Hoofdstuk 31

326 19 3
                                    

Aangezien ik toch nog wat slaperiger ben dan ik dacht, en nog steeds met mijn hoofd bij die verwarrende droom zit van vannacht, mompel ik maar wat dat ik zelf nieteens kan verstaan. Pap zucht en staat op, vanuit mijn ooghoek zie ik dat Nicole hem volgt. Ze lopen samen naar de voordeur, ik neem aan dat Nicole mijn vader even gaat uitzwaaien.
Dit betekent dat het in één keer stil is aan de keukentafel, waarbij ik bijna direct in een dagdroom beland. Ik weet niet hoe, maar al snel merk ik dat dit precies dezelfde droom is als afgelopen nacht. Dat zal wel komen doordat ik er ook de hele tijd mee in mijn achterhoofd zit.

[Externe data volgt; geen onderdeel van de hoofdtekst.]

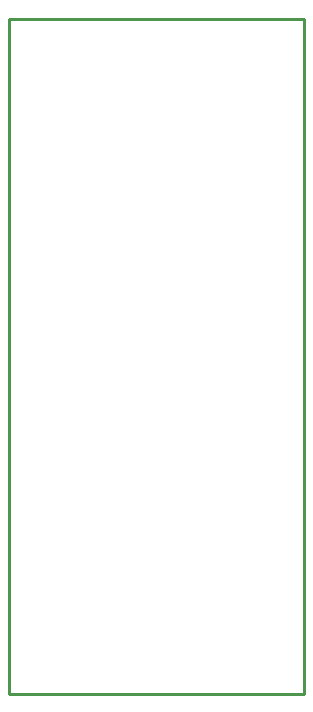
<source format=gm1>
G04*
G04 #@! TF.GenerationSoftware,Altium Limited,Altium Designer,20.2.4 (192)*
G04*
G04 Layer_Color=16711935*
%FSLAX44Y44*%
%MOMM*%
G71*
G04*
G04 #@! TF.SameCoordinates,5829A05F-E1E1-40F9-AA7D-9744E717BD19*
G04*
G04*
G04 #@! TF.FilePolarity,Positive*
G04*
G01*
G75*
%ADD11C,0.2540*%
D11*
X-14732Y20828D02*
X-14732Y-522732D01*
X-14732Y20828D02*
X235458D01*
X235458Y-550672D01*
X-14732D02*
Y-522732D01*
Y-550672D02*
X235458D01*
M02*

</source>
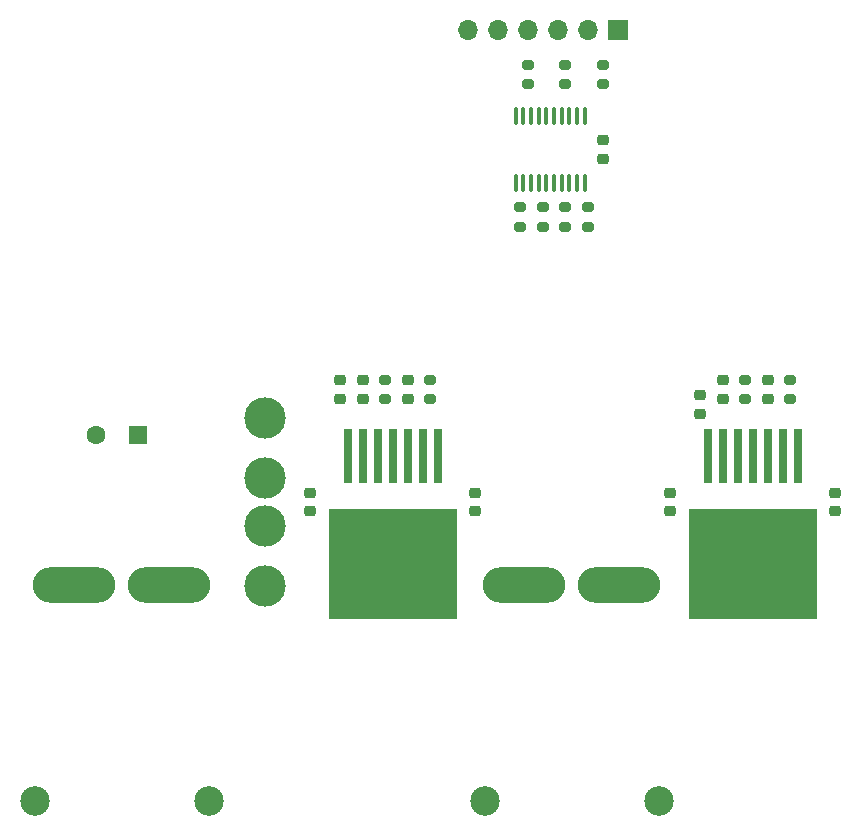
<source format=gbr>
%TF.GenerationSoftware,KiCad,Pcbnew,6.0.2+dfsg-1*%
%TF.CreationDate,2022-11-28T11:13:57-05:00*%
%TF.ProjectId,bts7960-clone-board,62747337-3936-4302-9d63-6c6f6e652d62,rev?*%
%TF.SameCoordinates,Original*%
%TF.FileFunction,Soldermask,Top*%
%TF.FilePolarity,Negative*%
%FSLAX46Y46*%
G04 Gerber Fmt 4.6, Leading zero omitted, Abs format (unit mm)*
G04 Created by KiCad (PCBNEW 6.0.2+dfsg-1) date 2022-11-28 11:13:57*
%MOMM*%
%LPD*%
G01*
G04 APERTURE LIST*
G04 Aperture macros list*
%AMRoundRect*
0 Rectangle with rounded corners*
0 $1 Rounding radius*
0 $2 $3 $4 $5 $6 $7 $8 $9 X,Y pos of 4 corners*
0 Add a 4 corners polygon primitive as box body*
4,1,4,$2,$3,$4,$5,$6,$7,$8,$9,$2,$3,0*
0 Add four circle primitives for the rounded corners*
1,1,$1+$1,$2,$3*
1,1,$1+$1,$4,$5*
1,1,$1+$1,$6,$7*
1,1,$1+$1,$8,$9*
0 Add four rect primitives between the rounded corners*
20,1,$1+$1,$2,$3,$4,$5,0*
20,1,$1+$1,$4,$5,$6,$7,0*
20,1,$1+$1,$6,$7,$8,$9,0*
20,1,$1+$1,$8,$9,$2,$3,0*%
G04 Aperture macros list end*
%ADD10RoundRect,0.225000X0.250000X-0.225000X0.250000X0.225000X-0.250000X0.225000X-0.250000X-0.225000X0*%
%ADD11RoundRect,0.200000X0.275000X-0.200000X0.275000X0.200000X-0.275000X0.200000X-0.275000X-0.200000X0*%
%ADD12R,1.700000X1.700000*%
%ADD13O,1.700000X1.700000*%
%ADD14RoundRect,0.225000X-0.250000X0.225000X-0.250000X-0.225000X0.250000X-0.225000X0.250000X0.225000X0*%
%ADD15R,0.800000X4.600000*%
%ADD16R,10.800000X9.400000*%
%ADD17C,2.500000*%
%ADD18O,7.000000X3.000000*%
%ADD19R,1.600000X1.600000*%
%ADD20C,1.600000*%
%ADD21RoundRect,0.100000X-0.100000X0.637500X-0.100000X-0.637500X0.100000X-0.637500X0.100000X0.637500X0*%
%ADD22C,3.500000*%
G04 APERTURE END LIST*
D10*
%TO.C,C11*%
X125730000Y-85865000D03*
X125730000Y-84315000D03*
%TD*%
D11*
%TO.C,R2*%
X102870000Y-49720000D03*
X102870000Y-48070000D03*
%TD*%
%TO.C,R7*%
X99060000Y-61785000D03*
X99060000Y-60135000D03*
%TD*%
D12*
%TO.C,J1*%
X107315000Y-45085000D03*
D13*
X104775000Y-45085000D03*
X102235000Y-45085000D03*
X99695000Y-45085000D03*
X97155000Y-45085000D03*
X94615000Y-45085000D03*
%TD*%
D14*
%TO.C,C9*%
X111760000Y-84315000D03*
X111760000Y-85865000D03*
%TD*%
D15*
%TO.C,Q2*%
X92075000Y-81220000D03*
X90805000Y-81220000D03*
X89535000Y-81220000D03*
X88265000Y-81220000D03*
X86995000Y-81220000D03*
X85725000Y-81220000D03*
X84455000Y-81220000D03*
D16*
X88265000Y-90370000D03*
%TD*%
D10*
%TO.C,C3*%
X116205000Y-76340000D03*
X116205000Y-74790000D03*
%TD*%
D17*
%TO.C,J2*%
X57999000Y-110423000D03*
X72731000Y-110423000D03*
D18*
X69302000Y-92135000D03*
X61301000Y-92135000D03*
%TD*%
D11*
%TO.C,R11*%
X87630000Y-76390000D03*
X87630000Y-74740000D03*
%TD*%
D10*
%TO.C,C4*%
X120015000Y-76340000D03*
X120015000Y-74790000D03*
%TD*%
D11*
%TO.C,R9*%
X121920000Y-76390000D03*
X121920000Y-74740000D03*
%TD*%
D10*
%TO.C,C12*%
X95250000Y-85865000D03*
X95250000Y-84315000D03*
%TD*%
D11*
%TO.C,R4*%
X104775000Y-61785000D03*
X104775000Y-60135000D03*
%TD*%
D10*
%TO.C,C5*%
X89535000Y-76340000D03*
X89535000Y-74790000D03*
%TD*%
D19*
%TO.C,C1*%
X66675000Y-79375000D03*
D20*
X63175000Y-79375000D03*
%TD*%
D15*
%TO.C,Q1*%
X122555000Y-81220000D03*
X121285000Y-81220000D03*
X120015000Y-81220000D03*
X118745000Y-81220000D03*
X117475000Y-81220000D03*
X116205000Y-81220000D03*
X114935000Y-81220000D03*
D16*
X118745000Y-90370000D03*
%TD*%
D14*
%TO.C,C10*%
X81280000Y-84315000D03*
X81280000Y-85865000D03*
%TD*%
D21*
%TO.C,U1*%
X104525000Y-52382500D03*
X103875000Y-52382500D03*
X103225000Y-52382500D03*
X102575000Y-52382500D03*
X101925000Y-52382500D03*
X101275000Y-52382500D03*
X100625000Y-52382500D03*
X99975000Y-52382500D03*
X99325000Y-52382500D03*
X98675000Y-52382500D03*
X98675000Y-58107500D03*
X99325000Y-58107500D03*
X99975000Y-58107500D03*
X100625000Y-58107500D03*
X101275000Y-58107500D03*
X101925000Y-58107500D03*
X102575000Y-58107500D03*
X103225000Y-58107500D03*
X103875000Y-58107500D03*
X104525000Y-58107500D03*
%TD*%
D11*
%TO.C,R8*%
X118110000Y-76390000D03*
X118110000Y-74740000D03*
%TD*%
D10*
%TO.C,C2*%
X106045000Y-56020000D03*
X106045000Y-54470000D03*
%TD*%
%TO.C,C6*%
X85725000Y-76340000D03*
X85725000Y-74790000D03*
%TD*%
D11*
%TO.C,R1*%
X106045000Y-49720000D03*
X106045000Y-48070000D03*
%TD*%
D22*
%TO.C,F1*%
X77470000Y-87120000D03*
X77470000Y-92200000D03*
X77470000Y-77980000D03*
X77470000Y-83060000D03*
%TD*%
D10*
%TO.C,C7*%
X83820000Y-76340000D03*
X83820000Y-74790000D03*
%TD*%
D11*
%TO.C,R10*%
X91440000Y-76390000D03*
X91440000Y-74740000D03*
%TD*%
%TO.C,R6*%
X100965000Y-61785000D03*
X100965000Y-60135000D03*
%TD*%
D17*
%TO.C,J3*%
X110831000Y-110423000D03*
X96099000Y-110423000D03*
D18*
X107402000Y-92135000D03*
X99401000Y-92135000D03*
%TD*%
D10*
%TO.C,C8*%
X114300000Y-77610000D03*
X114300000Y-76060000D03*
%TD*%
D11*
%TO.C,R3*%
X99695000Y-49720000D03*
X99695000Y-48070000D03*
%TD*%
%TO.C,R5*%
X102870000Y-61785000D03*
X102870000Y-60135000D03*
%TD*%
M02*

</source>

'Mijn zicht is wazig, maar al snel kan in zien waar ik ben beland. Ik lig in een bed, een bed waar ik nog nooit eerder in heb gelegen.
Het is wit en er zitten lage, ijzeren hekjes aan de zijkanten. Links van neem ik een groot raam waar, en rechts van mij een wit gordijn dat net boven de grond aan zijn einde komt. Wanneer mijn zicht wat preciezer wordt zie ik dat er iets op mijn hand zit, een witte pleister. Onder deze pleister vandaan verschijnt een slangetje, maar ik voel me niet goed genoeg bewegen om te kijken waar dat slangetje naartoe gaat. Ik kijk voorzichtig om me heen om de witte kamer waarin ik me bevind in me op te nemen. Ik zie in mijn ooghoek dat de lichtbruin gekleurde deur, die waarschijnlijk naar een gang lijdt, voorzichtig wordt opengemaakt. Er verschijnt iemand in de deuropening waarvan een een warm gevoel krijg, Thomas. Zodra hij de kamer heeft betreden sluit hij zwijgend de deur en loopt naar me toe. Pas wanneer hij naast mijn bed is komen zitten, kijkt hij me aan. Ik draai langzaam mijn hoofd, zodat ik terug kan kijken. Ontdanks dat we beide geen woord uitspreken raast er een achtbaan van emoties door me heen. Thomas' ogen zien zien er waterig uit, maar ik weet niet waarom. Net zoals ik niet weet waar ik ben en wat ik hier doe. Ik weet alleen wie ik ben, en wie Thomas is.
Thomas's mooie ogen kijken recht in de mijne. En het blijft stil in de kamer, totdat Thomas deze doorbreekt; "Het spijt me Isa," Zegt hij. "Het spijt me."
Hij kijkt me met nog steeds waterige ogen aan, terwijl zijn warme hand de mijne pakt.
"Wat is er gebeurt?" Vraag ik, terwijl ik mijzelf probeer rechtop te duwen. Ik hoor Thomas slikken voordat hij antwoord geeft, "nadat je hoorde dat de uitslag negatief was, ben je flauwgevallen. Weet je dat nietmeer?" Ik hoor aan Thomas's stem dat hij er moeite mee heeft. Ik kreun en knijp met mijn ogen, waar ben ik in vredesnaam beland.
Meteen verschijnt er een dikke traan op Thomas's wang.
Na nog wat gesnik en gestaar leunt Thomas naar voren, zodat hij met zijn hoofd dichter bij de mijne komt. "Ik hou van je, Isa." Zegt hij, terwijl hij nog steeds strak in mijn ogen kijkt. De emotie-achtbaan in mijn lichaam gaat nog sneller razen, hoewel ik mijn lichaam niet kan goed bewegen. "Ik wil je niet kwijt." Langzaam komt hij nog verder naar voren, zodat onze hoofden steeds dichter bij elkaar komen. Wanneer Thomas op het puntje van zijn stoel zit, en onze voorhoofden elkaar raken, glijdt Thomas's hand naar mijn middel. We kijken elkaar in de ogen totdat ik opeens zeg: "Ik hou ook van jou, Thomas." Onze hoofden draaien een beetje schuin, en onze lippen zijn nog maar enkele centimeters van elkaar gescheiden.'

"Isaa?" Hoor ik hard in mijn linker oor, terwijl iemand met zijn of haar hand voor mijn gezicht zwaait. Het is Nicole, die mij onschuldig uit mijn dagdroom laat ontwaken. "Ah, je bent er weer," zegt ze. "Sorry dat ik zo lang wegbleef, maar we moeten nu echt beginnen."